> [PROBLEM REQUIREMENTS]: Please transcribe the data that follows without the pictures, keeping every word the same.

> [INFORMATION PROVIDED]:
━━━━━━━━━━━━━━━━━━━━━━━━━━━━━━

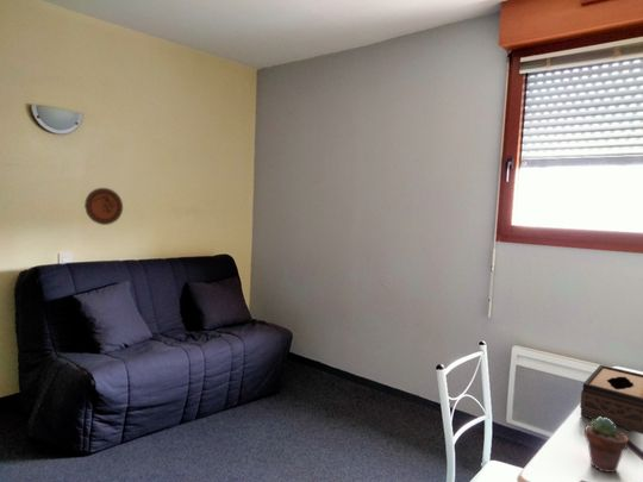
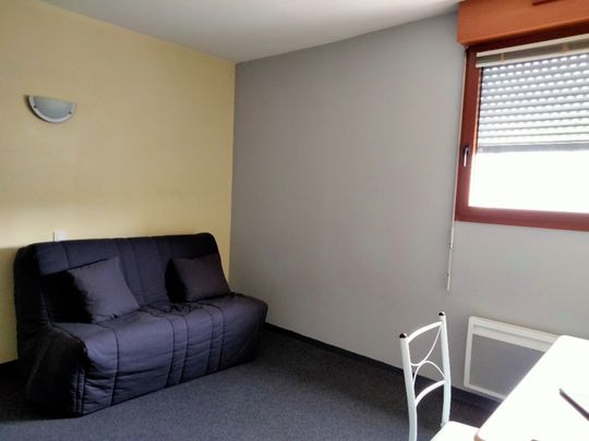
- tissue box [579,364,643,436]
- decorative plate [83,187,124,226]
- potted succulent [583,417,630,474]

━━━━━━━━━━━━━━━━━━━━━━━━━━━━━━

> [EXPECTED ANSWER]:
- tissue box [579,364,643,436]
- decorative plate [83,187,124,226]
- potted succulent [583,417,630,474]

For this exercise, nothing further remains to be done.